Around 2016, the term "serverless functions" started to take off in the tech industry. In short order, it was presented as the undeniable future of infrastructure. It's the ultimate solution to redundancy, geographic resilience, load balancing and autoscaling. Never again would we need to patch, tweak or monitor an application.
My hot take is that unmaintainable monoliths result from poor system design / too strong coupling. If you can’t cleave off portions of your monolith without breaking it you built it wrong in the first place, and the choice between monolith and microservice isn’t going to save you. Perhaps starting with a microservice forces people to make (or at least consider) better design choices from the beginning but 1. there is no reason you can’t make those same architectural decisions with a monolith and 2. you can still strongly couple microservices with poor design.
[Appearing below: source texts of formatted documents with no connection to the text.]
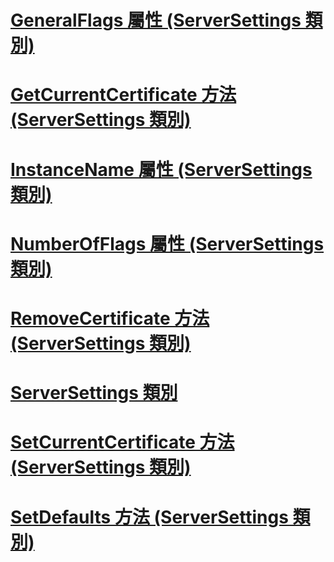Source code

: # [GeneralFlags 屬性 (ServerSettings 類別)](generalflags-property-serversettings-class.md)
# [GetCurrentCertificate 方法 (ServerSettings 類別)](getcurrentcertificate-method-serversettings-class.md)
# [InstanceName 屬性 (ServerSettings 類別)](instancename-property-serversettings-class.md)
# [NumberOfFlags 屬性 (ServerSettings 類別)](numberofflags-property-serversettings-class.md)
# [RemoveCertificate 方法 (ServerSettings 類別)](removecertificate-method-serversettings-class.md)
# [ServerSettings 類別](serversettings-class.md)
# [SetCurrentCertificate 方法 (ServerSettings 類別)](setcurrentcertificate-method-serversettings-class.md)
# [SetDefaults 方法 (ServerSettings 類別)](setdefaults-method-serversettings-class.md)
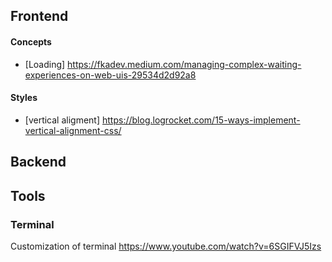 ## Frontend

#### Concepts

- [Loading] https://fkadev.medium.com/managing-complex-waiting-experiences-on-web-uis-29534d2d92a8

#### Styles

- [vertical aligment] https://blog.logrocket.com/15-ways-implement-vertical-alignment-css/

## Backend

## Tools

### Terminal

Customization of terminal
https://www.youtube.com/watch?v=6SGIFVJ5Izs
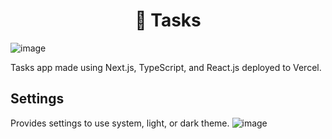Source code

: <h1 align="center">📝 Tasks</h1>

![image](https://user-images.githubusercontent.com/50088314/184042418-7094ebe1-f8f9-49dc-8822-80193901aa06.png)

Tasks app made using Next.js, TypeScript, and React.js deployed to Vercel.

## Settings
Provides settings to use system, light, or dark theme.
![image](https://user-images.githubusercontent.com/50088314/184042730-6a09cb4d-6a91-462a-aca0-76e6947d99a9.png)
Getting back to basics of “what makes for good application development” using good abstractions, Go4 patterns, SOLID / KISS / DRY / etc, means that whether your threads are running colocated vs on another VM vs on another box vs in another datacenter vs in another continent shouldn’t affect you much. If your app breaks in ways beyond “I wonder if moving this job to another system means we’ll suffer from memory nonlocality or sync latency” the walls are already closing in lol.
Yeah I agree with all of that. Architecture is hard and you don’t normally fully understand what you need until you’ve built it the wrong way.